**EXERCISE BRIEF**
Give back an exact copy of the lines in the records below, from the line that has "#### Gestión de Sesiones" through the line that has "- Registro automático", and nothing besides.

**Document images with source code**
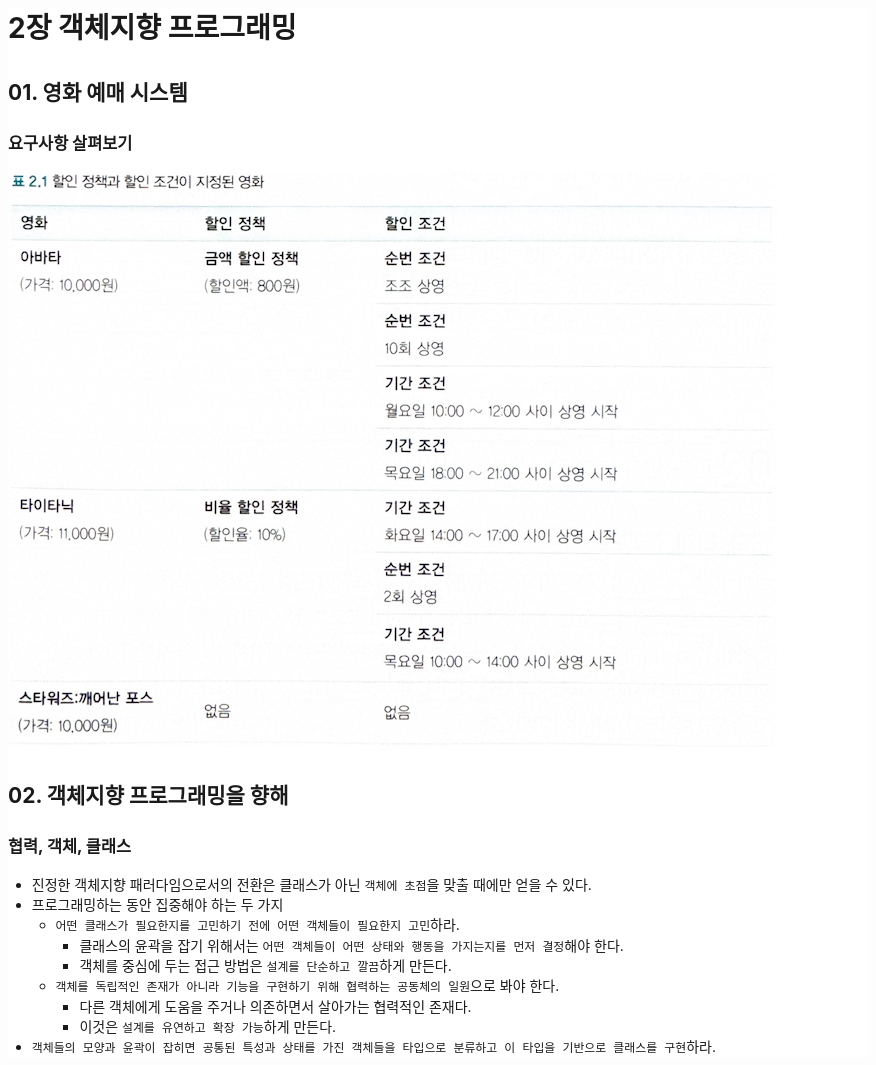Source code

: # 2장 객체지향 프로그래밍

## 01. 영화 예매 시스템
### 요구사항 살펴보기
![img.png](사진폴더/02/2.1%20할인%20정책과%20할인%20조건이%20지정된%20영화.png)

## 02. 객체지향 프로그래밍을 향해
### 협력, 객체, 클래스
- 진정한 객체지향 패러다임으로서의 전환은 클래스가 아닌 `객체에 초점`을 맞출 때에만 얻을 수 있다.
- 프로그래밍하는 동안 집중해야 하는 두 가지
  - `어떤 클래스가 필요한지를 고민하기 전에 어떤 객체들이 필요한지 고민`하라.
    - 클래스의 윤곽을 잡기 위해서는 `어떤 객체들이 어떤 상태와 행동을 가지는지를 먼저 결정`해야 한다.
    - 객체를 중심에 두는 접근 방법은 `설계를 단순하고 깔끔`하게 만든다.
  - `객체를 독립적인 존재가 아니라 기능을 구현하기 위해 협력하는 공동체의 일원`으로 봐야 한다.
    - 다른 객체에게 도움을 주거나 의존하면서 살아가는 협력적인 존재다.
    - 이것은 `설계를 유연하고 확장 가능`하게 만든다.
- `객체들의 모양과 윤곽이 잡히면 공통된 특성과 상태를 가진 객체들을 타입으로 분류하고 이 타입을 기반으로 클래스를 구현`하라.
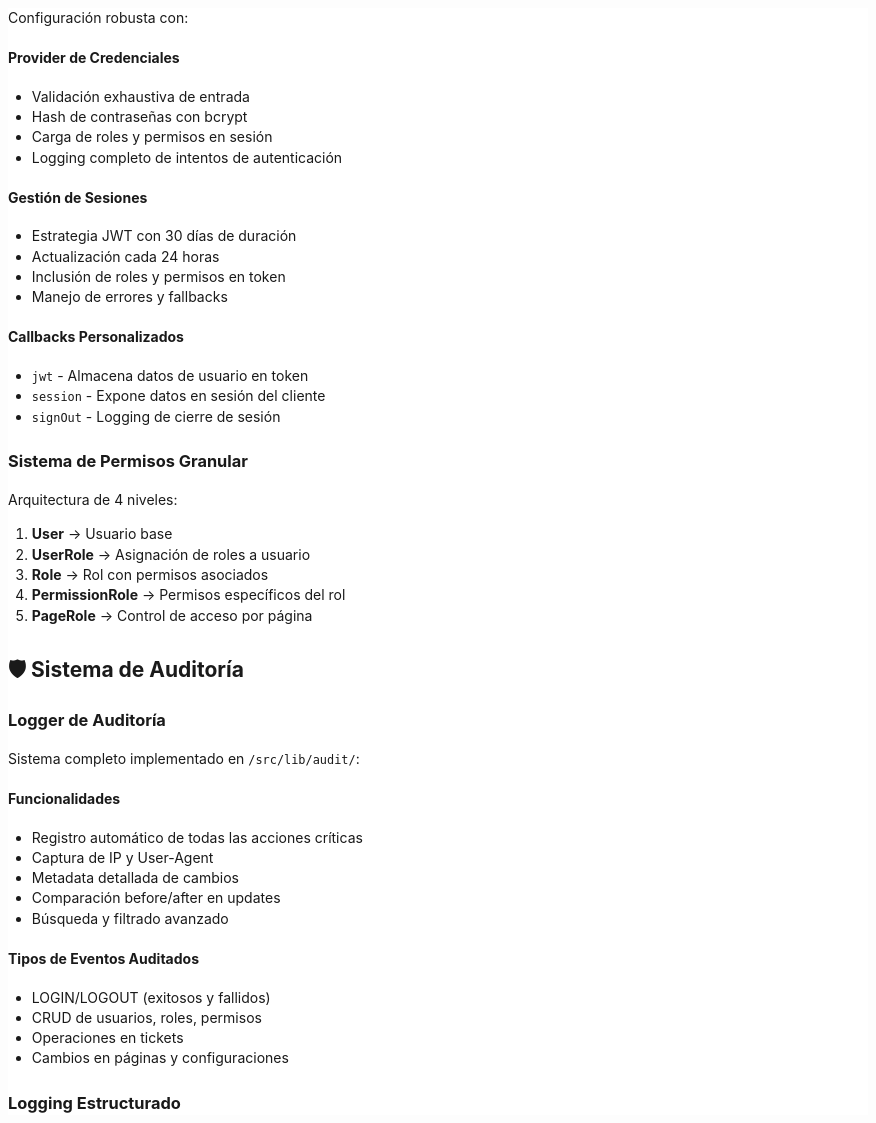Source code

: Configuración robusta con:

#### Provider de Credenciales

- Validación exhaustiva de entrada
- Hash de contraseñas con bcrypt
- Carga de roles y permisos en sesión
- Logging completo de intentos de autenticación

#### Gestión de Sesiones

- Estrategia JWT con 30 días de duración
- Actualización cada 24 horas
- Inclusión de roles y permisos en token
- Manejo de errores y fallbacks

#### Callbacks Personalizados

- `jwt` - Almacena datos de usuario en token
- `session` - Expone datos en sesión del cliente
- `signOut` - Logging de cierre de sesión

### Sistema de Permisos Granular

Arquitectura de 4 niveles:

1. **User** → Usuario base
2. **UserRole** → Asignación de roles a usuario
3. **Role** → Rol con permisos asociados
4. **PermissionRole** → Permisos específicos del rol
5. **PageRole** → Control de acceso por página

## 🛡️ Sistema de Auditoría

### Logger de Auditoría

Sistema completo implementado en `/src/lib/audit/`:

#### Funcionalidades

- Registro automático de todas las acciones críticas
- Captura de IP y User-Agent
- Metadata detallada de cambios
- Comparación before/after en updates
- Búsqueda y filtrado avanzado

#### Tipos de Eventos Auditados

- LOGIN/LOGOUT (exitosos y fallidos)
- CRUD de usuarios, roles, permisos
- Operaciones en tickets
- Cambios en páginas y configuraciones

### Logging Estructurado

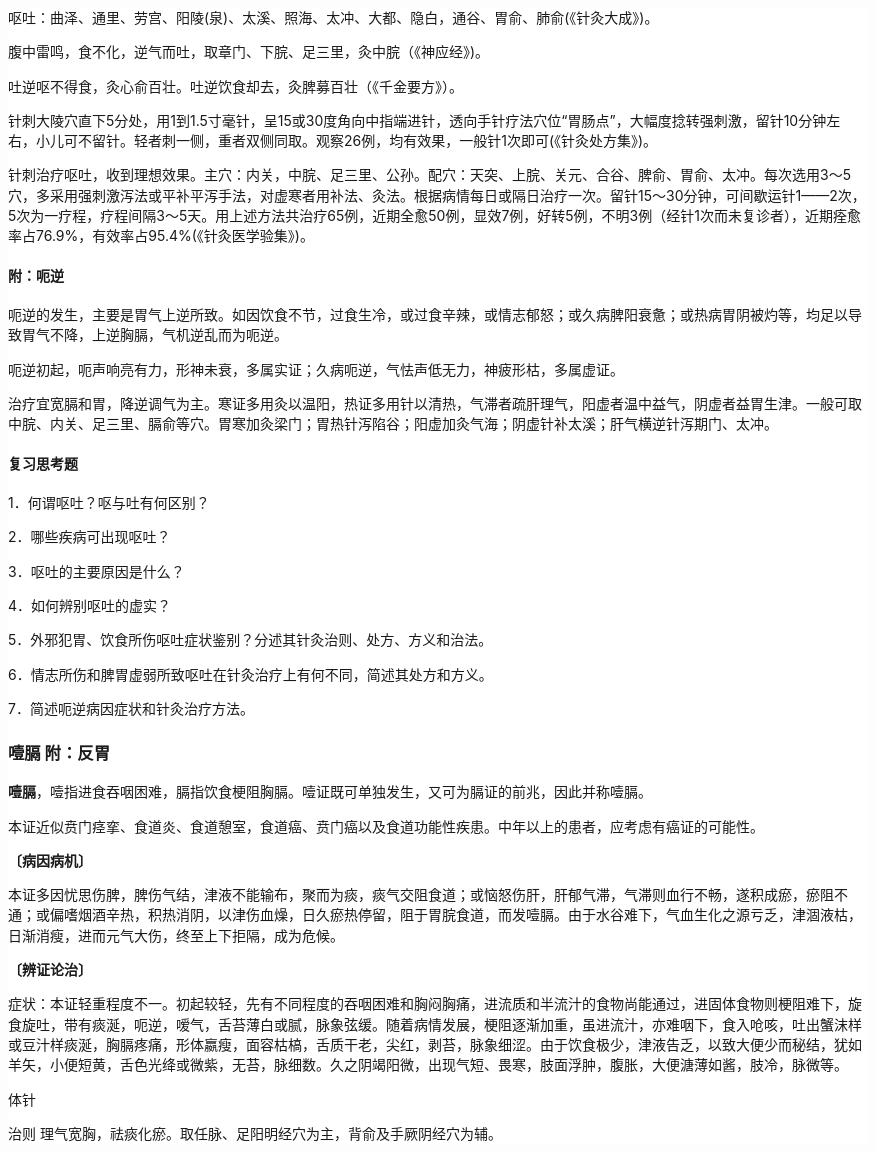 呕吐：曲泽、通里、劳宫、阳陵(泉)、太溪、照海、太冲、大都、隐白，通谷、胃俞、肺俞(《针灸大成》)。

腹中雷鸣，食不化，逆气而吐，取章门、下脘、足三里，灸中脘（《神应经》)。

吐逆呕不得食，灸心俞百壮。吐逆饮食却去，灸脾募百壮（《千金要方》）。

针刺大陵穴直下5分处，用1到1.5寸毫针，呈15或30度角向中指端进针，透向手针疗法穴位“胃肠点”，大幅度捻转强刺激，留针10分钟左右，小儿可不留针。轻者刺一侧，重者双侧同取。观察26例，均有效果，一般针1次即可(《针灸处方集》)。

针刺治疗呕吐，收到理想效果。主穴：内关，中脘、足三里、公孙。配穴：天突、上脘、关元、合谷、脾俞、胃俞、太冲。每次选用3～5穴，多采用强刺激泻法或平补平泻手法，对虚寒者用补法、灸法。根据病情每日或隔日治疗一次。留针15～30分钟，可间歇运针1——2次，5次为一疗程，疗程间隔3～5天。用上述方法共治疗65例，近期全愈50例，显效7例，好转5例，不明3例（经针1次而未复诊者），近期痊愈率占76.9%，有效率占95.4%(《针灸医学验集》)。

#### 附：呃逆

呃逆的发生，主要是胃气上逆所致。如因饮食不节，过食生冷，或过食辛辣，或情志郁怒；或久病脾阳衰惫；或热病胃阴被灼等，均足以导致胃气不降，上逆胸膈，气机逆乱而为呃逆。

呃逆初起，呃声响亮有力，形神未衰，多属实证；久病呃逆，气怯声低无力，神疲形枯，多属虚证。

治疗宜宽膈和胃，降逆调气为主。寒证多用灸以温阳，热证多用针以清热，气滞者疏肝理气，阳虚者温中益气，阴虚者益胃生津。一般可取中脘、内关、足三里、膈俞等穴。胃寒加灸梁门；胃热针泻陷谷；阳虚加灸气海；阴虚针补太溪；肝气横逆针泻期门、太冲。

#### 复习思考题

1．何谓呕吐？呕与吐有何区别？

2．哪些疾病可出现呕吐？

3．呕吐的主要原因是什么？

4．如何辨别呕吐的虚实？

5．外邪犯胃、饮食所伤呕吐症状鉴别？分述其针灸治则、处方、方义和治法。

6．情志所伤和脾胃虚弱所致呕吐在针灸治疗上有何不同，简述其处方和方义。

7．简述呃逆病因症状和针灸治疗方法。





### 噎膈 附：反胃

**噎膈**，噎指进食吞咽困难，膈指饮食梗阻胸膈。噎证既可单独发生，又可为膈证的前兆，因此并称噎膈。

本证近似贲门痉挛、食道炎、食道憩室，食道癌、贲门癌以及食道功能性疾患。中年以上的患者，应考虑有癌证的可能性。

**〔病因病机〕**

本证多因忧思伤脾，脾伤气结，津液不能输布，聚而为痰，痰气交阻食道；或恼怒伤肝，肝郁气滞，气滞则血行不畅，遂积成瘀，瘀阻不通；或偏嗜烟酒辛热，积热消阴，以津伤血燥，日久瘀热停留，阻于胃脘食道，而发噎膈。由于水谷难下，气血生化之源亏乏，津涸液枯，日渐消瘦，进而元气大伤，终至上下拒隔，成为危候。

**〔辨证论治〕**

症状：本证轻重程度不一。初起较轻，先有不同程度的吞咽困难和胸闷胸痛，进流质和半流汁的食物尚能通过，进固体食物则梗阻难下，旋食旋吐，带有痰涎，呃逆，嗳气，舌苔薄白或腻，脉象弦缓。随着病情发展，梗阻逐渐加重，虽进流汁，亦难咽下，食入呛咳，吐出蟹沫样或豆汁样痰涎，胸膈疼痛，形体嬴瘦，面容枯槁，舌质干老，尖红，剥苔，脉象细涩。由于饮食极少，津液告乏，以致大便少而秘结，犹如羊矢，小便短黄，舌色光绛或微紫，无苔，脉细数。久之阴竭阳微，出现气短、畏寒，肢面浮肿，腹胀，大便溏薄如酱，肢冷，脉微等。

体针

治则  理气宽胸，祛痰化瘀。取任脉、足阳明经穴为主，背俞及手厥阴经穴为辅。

**REPLY TO THE TASK**
#### Gestión de Sesiones

- Estrategia JWT con 30 días de duración
- Actualización cada 24 horas
- Inclusión de roles y permisos en token
- Manejo de errores y fallbacks

#### Callbacks Personalizados

- `jwt` - Almacena datos de usuario en token
- `session` - Expone datos en sesión del cliente
- `signOut` - Logging de cierre de sesión

### Sistema de Permisos Granular

Arquitectura de 4 niveles:

1. **User** → Usuario base
2. **UserRole** → Asignación de roles a usuario
3. **Role** → Rol con permisos asociados
4. **PermissionRole** → Permisos específicos del rol
5. **PageRole** → Control de acceso por página

## 🛡️ Sistema de Auditoría

### Logger de Auditoría

Sistema completo implementado en `/src/lib/audit/`:

#### Funcionalidades

- Registro automático de todas las acciones críticas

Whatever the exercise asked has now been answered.